BEGIN
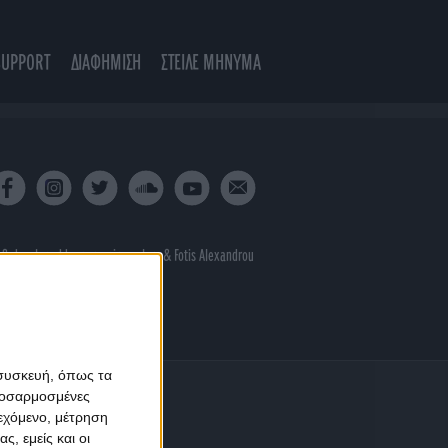
SUPPORT
ΔΙΑΦΗΜΙΣΗ
ΣΤΕΙΛΕ ΜΗΝΥΜΑ
 & developed by
porcupine colors
&
Fotis Alexandrou
 συσκευή, όπως τα
προσαρμοσμένες
ιεχόμενο, μέτρηση
ς, εμείς και οι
END
▶ [What is needed] Print the line with "συσκευή, όπως τα" and every line after it in the entries above, exactly as written. Leave out all other lines.

▶ [Written answer]
 συσκευή, όπως τα
προσαρμοσμένες
ιεχόμενο, μέτρηση
ς, εμείς και οι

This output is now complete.